§ **Complete the following**:
1) In the text on cohousing work, how many years of experience living in community does the writer cite?
2) Continue the text on cohousing work after its final sentence, keeping the same first-person voice, for one or two paragraphs.

§ **Text shown**:
┄┄┄┄┄┄┄┄┄┄

In my opinon, based on 14 years of experience living in community and
visiting many others is there is  a tragic mistake made in too many
cohousing groups in terms of group work endeavors. The mistake is this,
equality vs. happiness. I think the ulitmate goal of any group context
should be to maximize the happiness of its members. This where rules about
work time tend to crash. I have a partner whose greatest happiness would be
to spend 8 hours in the community garden, weeding, tending plants, etc. She
loves gardening and would do it for hours and hours. If we were going to be
equal about it, we would need to have everybody do the same amount of hours,
or cut back on her hours. Neither course induces happiness. 

I have another neighbor who finds great joy in the presence and mentoring of
toddlers. She dotes on the them, and it is frankly wonderful for her and the
kids. She does not enjoy gardening at all. Why is it OK to force her to
garden in the name of equality? This makes no sense to me. She often
volunteers to be with toddlers while their parents do various communty
tasks, such as making community dinner. She loves this way to contribute.

┄┄┄┄┄┄┄┄┄┄

§ **Supplied information**:
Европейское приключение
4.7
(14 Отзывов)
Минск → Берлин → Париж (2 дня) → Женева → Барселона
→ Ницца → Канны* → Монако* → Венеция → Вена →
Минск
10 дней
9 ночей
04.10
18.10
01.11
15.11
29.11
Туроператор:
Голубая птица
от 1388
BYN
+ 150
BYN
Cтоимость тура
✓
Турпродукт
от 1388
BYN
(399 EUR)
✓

┄┄┄┄┄┄┄┄┄┄

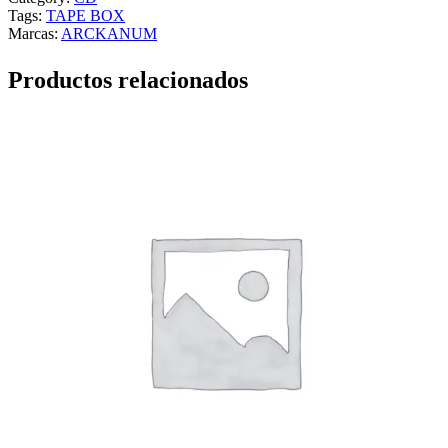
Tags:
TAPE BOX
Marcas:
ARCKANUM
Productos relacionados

┄┄┄┄┄┄┄┄┄┄

§ **Responses to the tasks**:
1) 14 years.

2)
Why does it matter how many hours she contributes? She does what she loves,
when she can. She is very happy living here. 

My first advice is to encourage people to find what makes them happy, and
then give them what they need to do that thing. If that means that one
person is doing 8 hours in the garden while another is doing 2 hours fixing
bikes, its OK. Find your happiness, and follow it. Then, clean the toilet
now and again not to fulfill some obligation, but because you want to give
service to your community, and if you do it, someone else can spend their
time following their bliss. If there are important things that don't get
done, bring that up to the groups attention and see if they get done. If a
regular and needful chore does not get done, then hire it out. Forcing
people to do things out of some obligation, in my experience, builds
resentment. In my community we have random work parties, that average about
once a quarter. During those days we have lots of fun and we end the event
with a party. At our last work party I laughed more than I have in quite a
bit, and a couple of folks, who love to cook,  made the whole group a
fabulous turkey dinner.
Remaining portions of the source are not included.